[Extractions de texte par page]
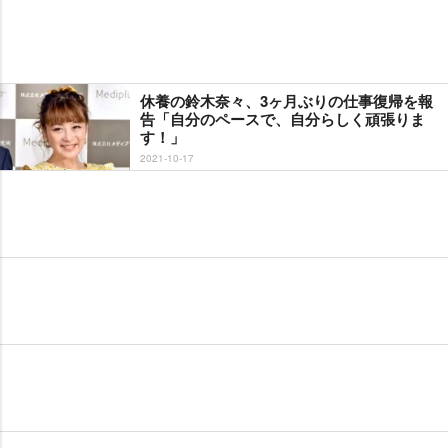
休養の鈴木奈々、3ヶ月ぶりの仕事復帰を報
告「自分のペースで、自分らしく頑張りま
す！」
2021-10-17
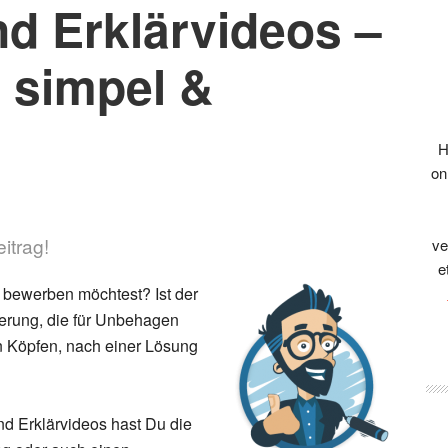
nd Erklärvideos –
, simpel &
H
on
itrag!
ve
e
 bewerben möchtest? Ist der
erung, die für Unbehagen
en Köpfen, nach einer Lösung
und Erklärvideos hast Du die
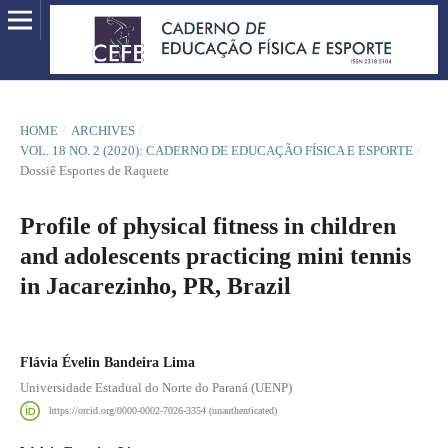
HOME
/
ARCHIVES
/
VOL. 18 NO. 2 (2020): CADERNO DE EDUCAÇÃO FÍSICA E ESPORTE
/
Dossiê Esportes de Raquete
Profile of physical fitness in children
and adolescents practicing mini tennis
in Jacarezinho, PR, Brazil
Flávia Évelin Bandeira Lima
Universidade Estadual do Norte do Paraná (UENP)
https://orcid.org/0000-0002-7026-3354 (unauthenticated)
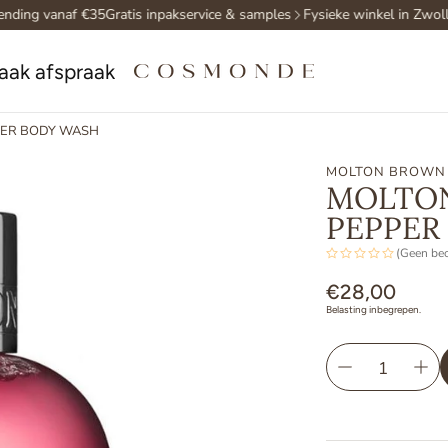
nding vanaf €35
Gratis inpakservice & samples
Fysieke winkel in Zwolle
aak afspraak
PER BODY WASH
MOLTON BROWN
MOLTON
PEPPER
(Geen be
Normale
€28,00
Belasting inbegrepen.
prijs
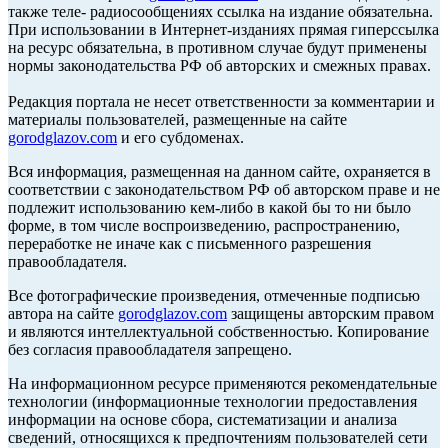
также теле- радиосообщениях ссылка на издание обязательна.
При использовании в Интернет-изданиях прямая гиперссылка
на ресурс обязательна, в противном случае будут применены
нормы законодательства РФ об авторских и смежных правах.
Редакция портала не несет ответственности за комментарии и
материалы пользователей, размещенные на сайте
gorodglazov.com
и его субдоменах.
Вся информация, размещенная на данном сайте, охраняется в
соответствии с законодательством РФ об авторском праве и не
подлежит использованию кем-либо в какой бы то ни было
форме, в том числе воспроизведению, распространению,
переработке не иначе как с письменного разрешения
правообладателя.
Все фотографические произведения, отмеченные подписью
автора на сайте
gorodglazov.com
защищены авторским правом
и являются интеллектуальной собственностью. Копирование
без согласия правообладателя запрещено.
На информационном ресурсе применяются рекомендательные
технологии (информационные технологии предоставления
информации на основе сбора, систематизации и анализа
сведений, относящихся к предпочтениям пользователей сети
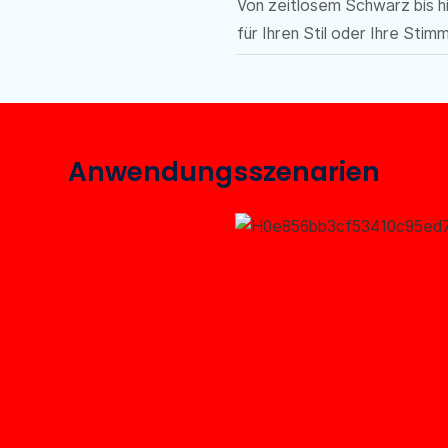
Von zeitlosem Schwarz bis h
für Ihren Stil oder Ihre Stim
Anwendungsszenarien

CONSIGNE: Présentez sous forme de liste numérotée les lignes allant de celle qui contient « nd Erklärvideos – » jusqu'à celle qui contient « und Erklärvideos hast Du die », en omettant les lignes vides.

RÉPONSE:
1. nd Erklärvideos –
2. , simpel &
3. H
4. on
5. itrag!
6. ve
7. e
8.  bewerben möchtest? Ist der
9. erung, die für Unbehagen
10. en Köpfen, nach einer Lösung
11. und Erklärvideos hast Du die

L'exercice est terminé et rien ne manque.